ユウとバウジフの話に加わる為、ルティナがユウの隣に割り込んで来た時、ルティナの身体がフィノの剣に当たってしまった為、フィノはそれを直していただけなのだ。


「ち、違うの。ごめんなさい。すぐにしまうわ」

なので、フィノはすぐに剣を背中に背負い直し、両手を広げてユウやバウジフの方を向く。

剣を振るう意志の無い事を表しているのだ。


それを見てその事情を察したユウは、早々に話題を変える事にした。

「そういえば、鏡を盗って行ったカラスって、どんな奴です? もしかして、何か特別な力を持っていたりしますか?」


バウジフもすぐにそれに応じてくれる。

「いいや、少しばかり体が大きい以外は普通のカラスじゃ。ただ…」

「ただ?」

「…ただ、そのカラスは人の言葉がわかるのじゃ」


「わかるってどういう事ですか?」

再びルティナが口を挟む。

どうやら興味があるらしい。


バウジフはユウ越しにルティナの顔をちらと覗き見た。

「言葉の通り、我らの話す言葉を聞き、理解する事が出来る、と言う事じゃよ」


「と言う事は、返してくれ、と言えば通じるのではないのですか?」

言葉が通じるのなら、交渉はできる。

ルティナが言いたいのはそういう事だろう。


バウジフはゆっくりと(かぶり)を振った。

「我々は奴らに、鏡をとられた時を含め何度も呼びかけてはいるのじゃが、奴等に応じる気配はないのじゃ。聞こえていないのではない。明らかに分かっていて無視しているのじゃ。その点が厄介といえば厄介じゃろう。彼等にも何か理由があるやもしれんからの」


確かに、ただ光るものを集めていた訳ではなく、明確な意図を持って鏡を持って行ったのだとすれば、そう簡単に返してくれないかもしれないので、厄介は厄介だ。

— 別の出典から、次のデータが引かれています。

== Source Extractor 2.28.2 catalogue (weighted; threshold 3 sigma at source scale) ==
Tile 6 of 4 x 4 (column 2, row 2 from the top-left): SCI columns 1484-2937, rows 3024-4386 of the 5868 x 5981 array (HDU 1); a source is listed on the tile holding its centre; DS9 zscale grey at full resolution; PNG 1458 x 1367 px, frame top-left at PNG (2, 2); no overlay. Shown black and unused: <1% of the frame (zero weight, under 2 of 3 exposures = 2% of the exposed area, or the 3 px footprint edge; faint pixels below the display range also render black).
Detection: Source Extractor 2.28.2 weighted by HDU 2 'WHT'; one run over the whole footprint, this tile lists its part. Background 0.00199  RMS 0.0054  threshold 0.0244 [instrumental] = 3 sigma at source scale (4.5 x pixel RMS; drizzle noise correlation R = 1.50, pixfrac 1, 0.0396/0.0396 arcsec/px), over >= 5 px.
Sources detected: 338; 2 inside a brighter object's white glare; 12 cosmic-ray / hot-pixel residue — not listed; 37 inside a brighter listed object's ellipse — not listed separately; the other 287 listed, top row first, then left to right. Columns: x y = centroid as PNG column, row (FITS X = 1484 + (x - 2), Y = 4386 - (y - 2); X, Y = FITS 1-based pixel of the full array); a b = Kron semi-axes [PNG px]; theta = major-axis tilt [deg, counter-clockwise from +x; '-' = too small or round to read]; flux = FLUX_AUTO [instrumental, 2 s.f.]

強引に取り返すにしろ、その抵抗は大きくなるに違いない。


とはいえ、今はそんな事を気にしてもどうしようもない。

どのみちここでは彼等の真意はわからないのだ。


気が付くと小人たちも食事を終え、ユウ達とは離れた場所から片づけを始めている。

明日は早く発つ事にしているため、ユウ達も早く寝た方がいい。


ユウ達はこの村の建物には入りきらない為、外に寝るしかないのだが、村人たちは村の敷地の端にある、この辺りの木の中では最も大きな木の根元に、干し草をひいて寝床を作ってくれている。

普通に野宿するよりは、寝心地ははるかに良さそうだ。


ユウは最後にバウジフに一つ頼み事をし、もう一度アーダの所へ寄ってから、フィノとルティナを伴い、その寝床へと向かった。